== JOB ==
Look through the data that follows and copy each line with the string "peut".

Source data
* * *

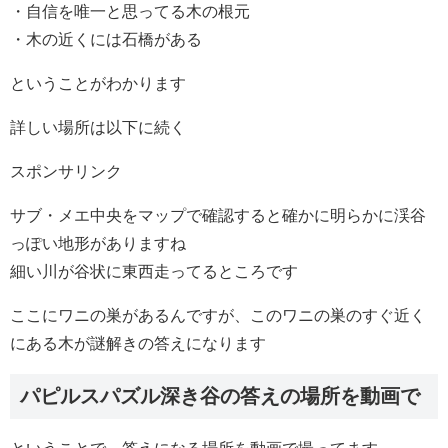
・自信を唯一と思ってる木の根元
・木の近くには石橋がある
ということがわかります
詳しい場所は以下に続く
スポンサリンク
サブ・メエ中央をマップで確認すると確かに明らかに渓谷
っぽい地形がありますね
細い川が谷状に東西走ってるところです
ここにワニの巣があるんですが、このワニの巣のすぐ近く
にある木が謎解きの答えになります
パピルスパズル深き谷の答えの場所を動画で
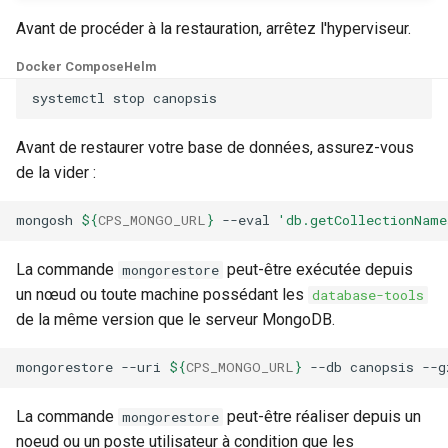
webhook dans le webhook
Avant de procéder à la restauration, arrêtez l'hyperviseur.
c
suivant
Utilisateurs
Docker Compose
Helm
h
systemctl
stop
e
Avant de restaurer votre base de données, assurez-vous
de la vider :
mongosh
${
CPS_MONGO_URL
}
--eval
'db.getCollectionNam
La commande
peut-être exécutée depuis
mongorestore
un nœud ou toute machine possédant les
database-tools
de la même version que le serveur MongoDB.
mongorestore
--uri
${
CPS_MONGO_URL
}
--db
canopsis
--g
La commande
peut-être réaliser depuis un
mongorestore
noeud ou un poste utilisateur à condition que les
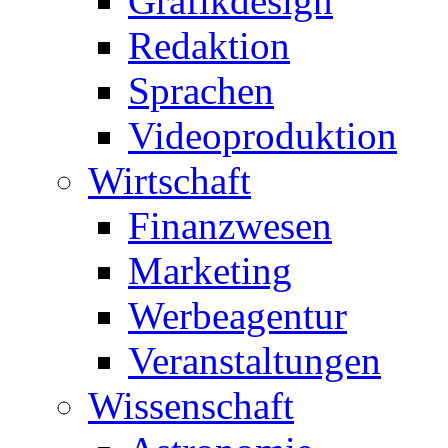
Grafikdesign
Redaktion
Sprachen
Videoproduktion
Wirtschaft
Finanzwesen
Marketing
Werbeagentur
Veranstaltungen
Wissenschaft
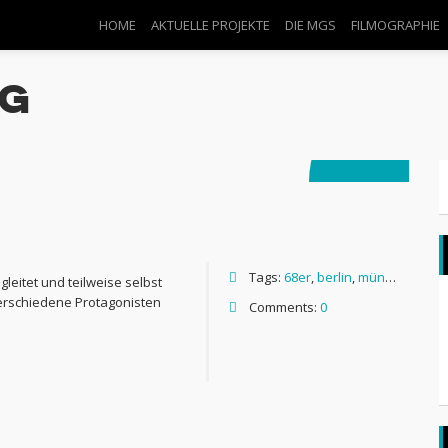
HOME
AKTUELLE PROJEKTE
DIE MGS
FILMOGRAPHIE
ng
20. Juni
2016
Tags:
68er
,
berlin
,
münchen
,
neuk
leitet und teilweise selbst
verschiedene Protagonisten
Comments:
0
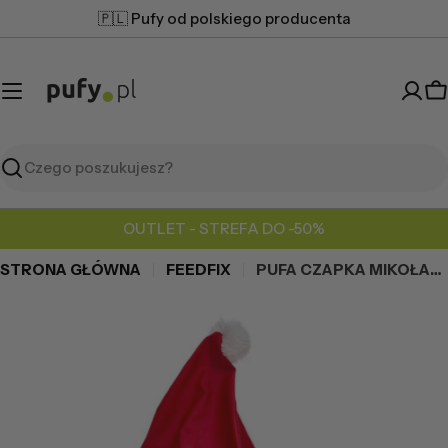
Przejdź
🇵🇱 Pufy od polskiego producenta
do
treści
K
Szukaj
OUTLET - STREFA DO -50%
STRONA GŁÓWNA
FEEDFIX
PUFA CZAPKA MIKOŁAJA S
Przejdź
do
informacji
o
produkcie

* * *

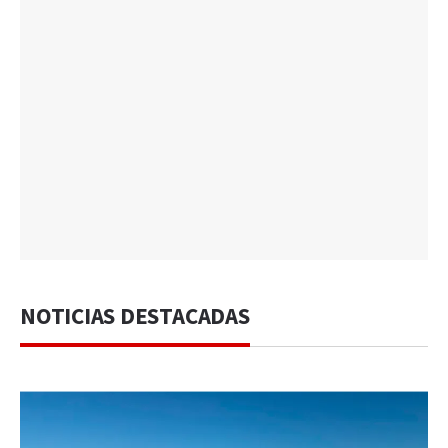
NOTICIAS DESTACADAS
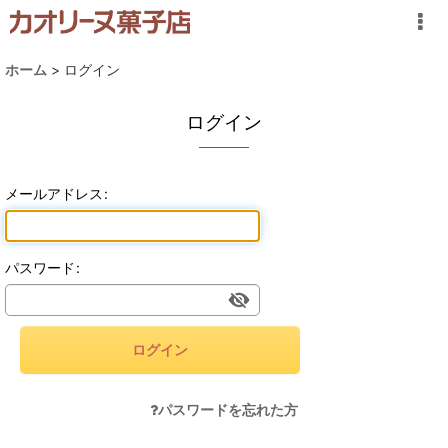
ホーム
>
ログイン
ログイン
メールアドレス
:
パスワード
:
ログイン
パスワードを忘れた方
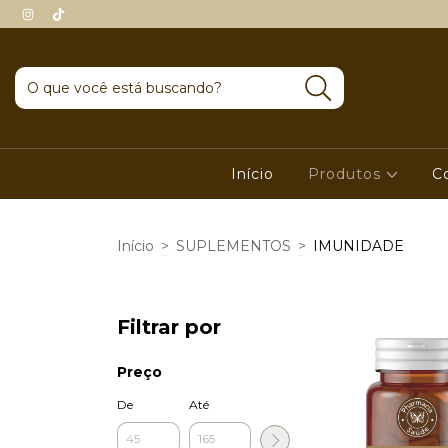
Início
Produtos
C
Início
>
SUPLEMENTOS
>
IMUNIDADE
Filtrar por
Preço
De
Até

* * *

== ANSWER BELOW ==
peut-être exécutée depuis
peut-être réaliser depuis un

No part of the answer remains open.